#### Records for processing
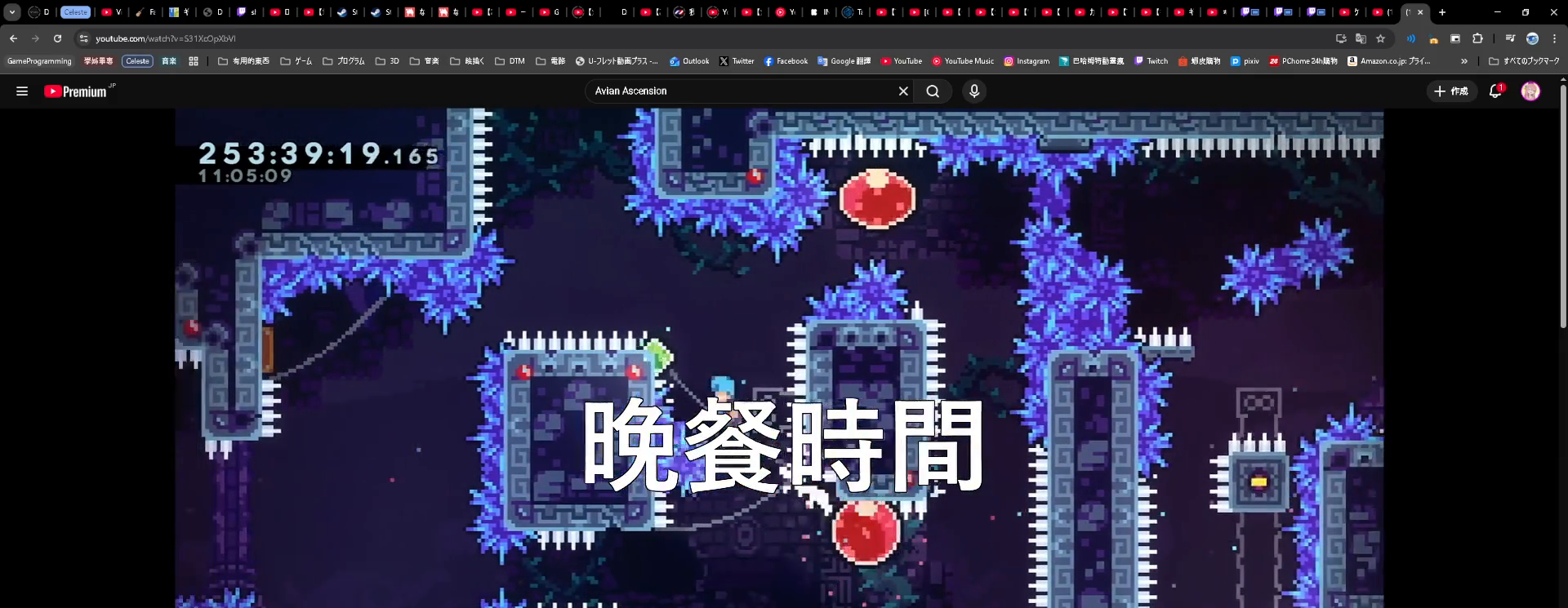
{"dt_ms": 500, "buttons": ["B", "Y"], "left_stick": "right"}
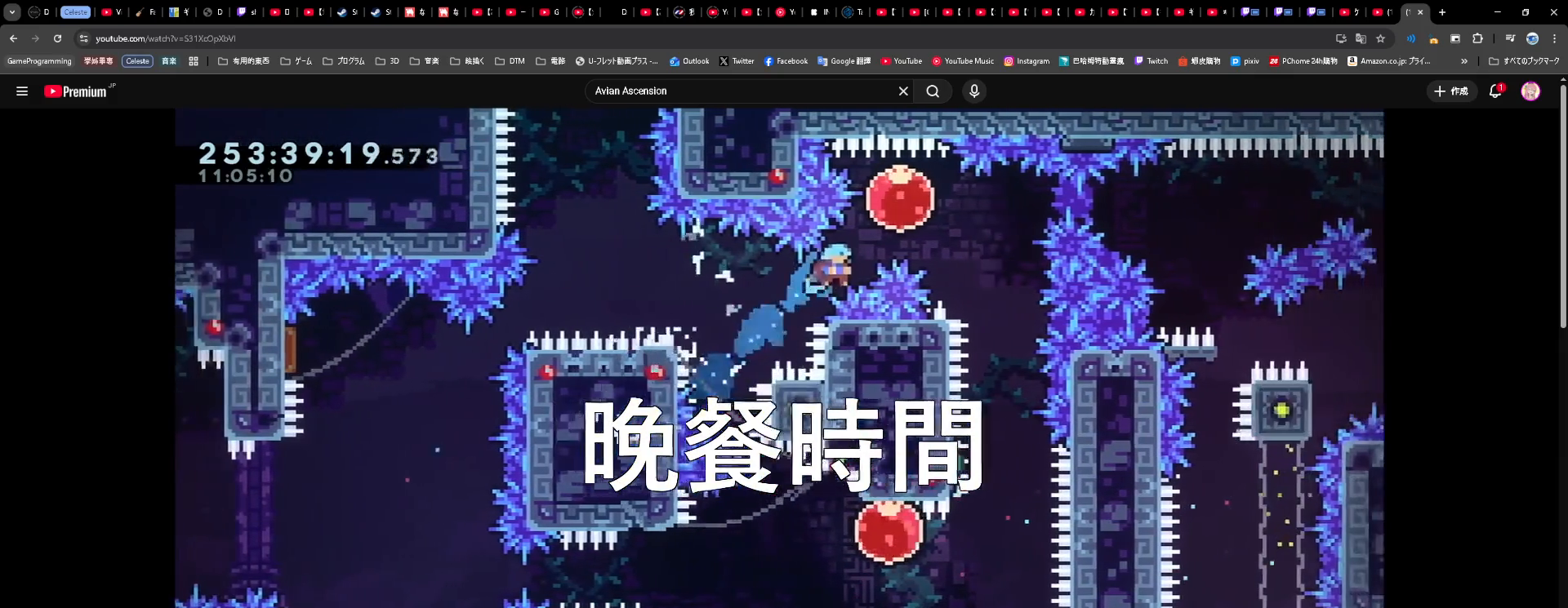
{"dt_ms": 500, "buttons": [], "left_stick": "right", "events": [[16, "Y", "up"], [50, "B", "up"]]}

--

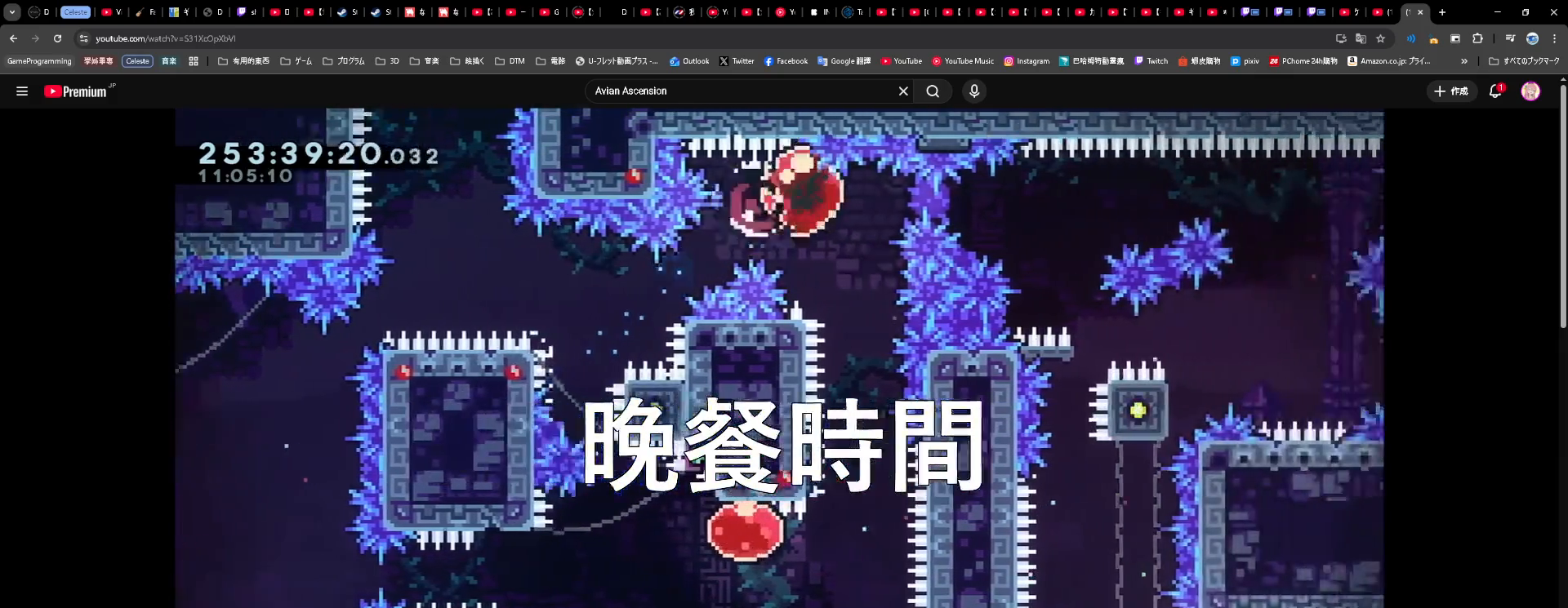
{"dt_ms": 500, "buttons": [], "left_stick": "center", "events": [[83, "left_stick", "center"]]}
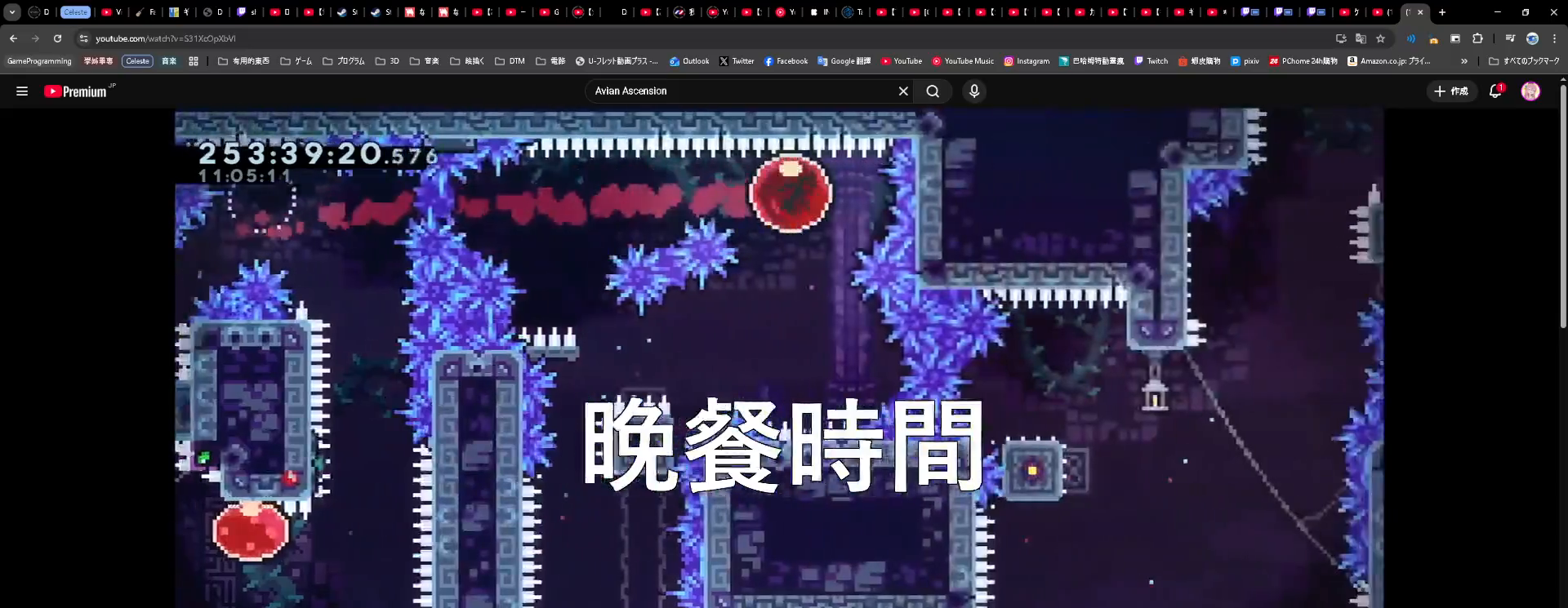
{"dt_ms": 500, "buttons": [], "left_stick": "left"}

#### Problem to solve
In the listing above, find each line with the word "right" and copy it.

#### Response area
{"dt_ms": 500, "buttons": ["B", "Y"], "left_stick": "right"}
{"dt_ms": 500, "buttons": [], "left_stick": "right", "events": [[16, "Y", "up"], [50, "B", "up"]]}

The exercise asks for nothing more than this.